In other words, an essentially constitutional procedure, that of elected representatives meeting with an executive body, was difficult to operate because it was being used in an unrecognized fashion at the fantasy level to help deal with the depressive and paranoid anxieties of the department as a whole. (Jacques, 296)
Apparently Jacques worked with Glacier Metal for years, so I assume he helped them get past this, but the paper sadly doesn’t reveal how.
Turning to Menzies-Lyth’s paper, it’s telling that the hospital nursing program she describes is, unlike Glacier Metal, not named. This program had a 30% rate of attrition, which is pretty bad even for a stressful program like nursing, as well as high rates of absenteeism, illness, stress, and dissatisfaction. The hospital had engaged Menzies-Lyth to try to improve some of these problems.
Menzies-Lyth identified how some of the dysfunctional elements of the program’s organization were attempts to defuse some of the unavoidable stresses and anxieties of nursing. Nurses constantly face the loss of the patients they care for, so to avoid becoming attached to people who would soon die, the nurses were constantly shuffled from unit to unit. This was bad not just for continuity of care but for the training, as the students felt they were never in one place long enough to get a handle on the work. Nurses have the power of life and death over their patients; a simple mistake could kill. To ease that burden of responsibility, the hospital developed rigid procedures, checklists and guidelines which had to be followed at all costs. This eased the anxiety around life-or-death decisions, but disempowered and demotivated the nurses, who were not allowed to exercise their judgement or develop their own problem-solving abilities. In short, efforts to manage the anxiety of the project – training nurses – undermined the effectiveness of the entire project, with student nurses dropping out due to the intolerable conditions or receiving sub-optimal training.

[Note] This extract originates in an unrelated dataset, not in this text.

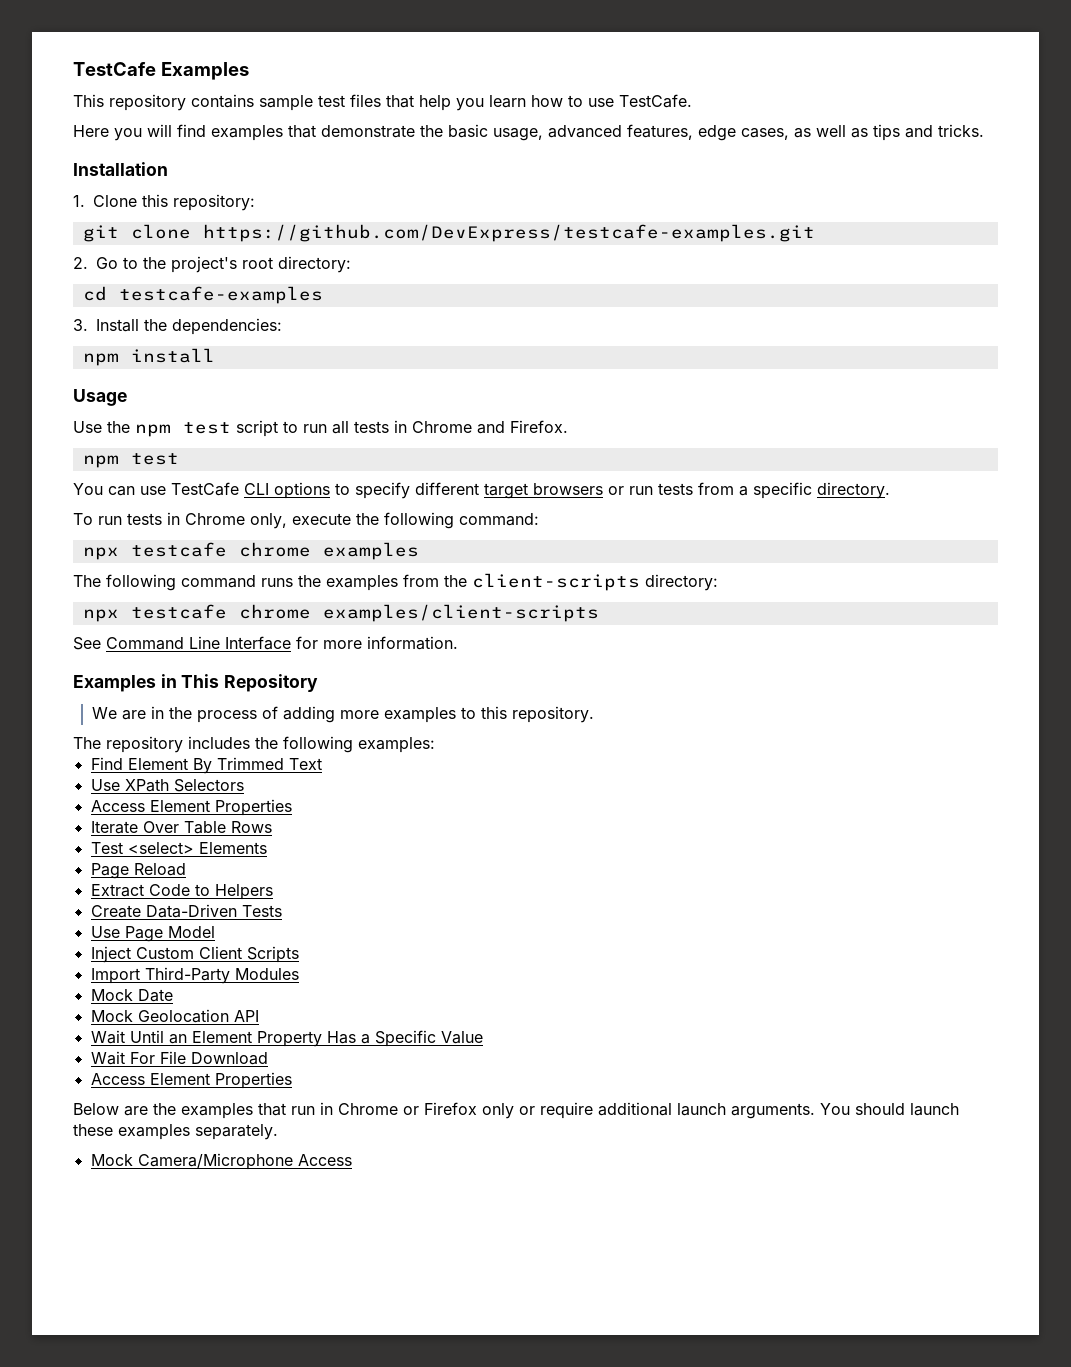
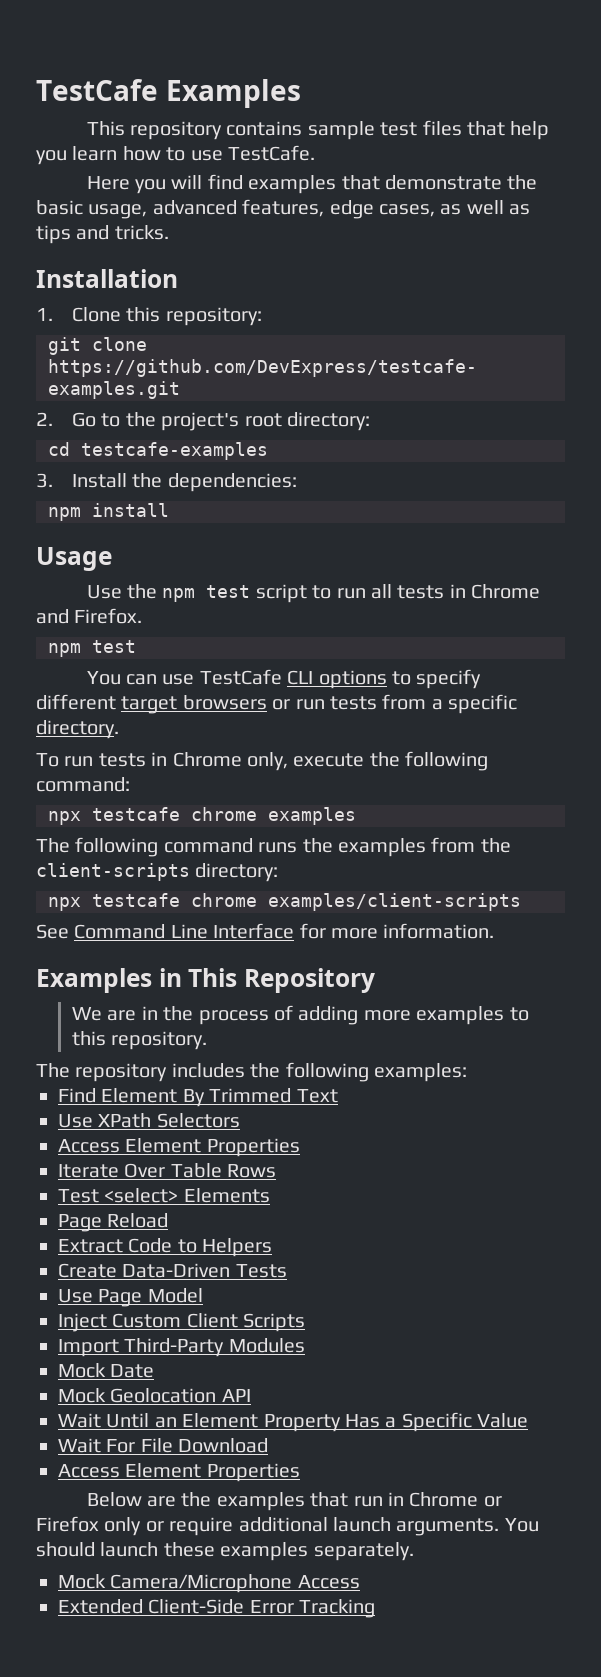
(352, 1160) none -> [58,1599,376,1618] // Extended Client-Side Error Tracking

Perhaps unsurprisingly, while the hospital acted on some of Menzies-Lyth’s practical suggestions, they were unable to take more radical action:
Proposals were made for more far-reaching change, involving a re-structuing of the social defence system…However, although the senior staff discussed such proposals with courage and seriousness, they did not feel able to proceed with the plans. This happened in spite of our clearly expressed views that, unless there were some fairly radical changes in the system, the problems of the nursing service might well become extremely serious. (Menzies-Lyth, 119)
This touches on another axiom of group relations and psychoanalysis in general: change is hard.
After reading these papers, I noticed an example of this in my own life. As I was giving advice to a friend who was thinking of starting her own small business, I realized that I had developed a fairly elaborate structure of getting my own clients in my music teaching business to pay me. Because talking money and enforcing rules causes me a lot of anxiety, I structured things so I don’t have to. This takes extra time and effort and fails to optimize my income. I’m probably not going to change it – change is hard! – but at least I know why I do it.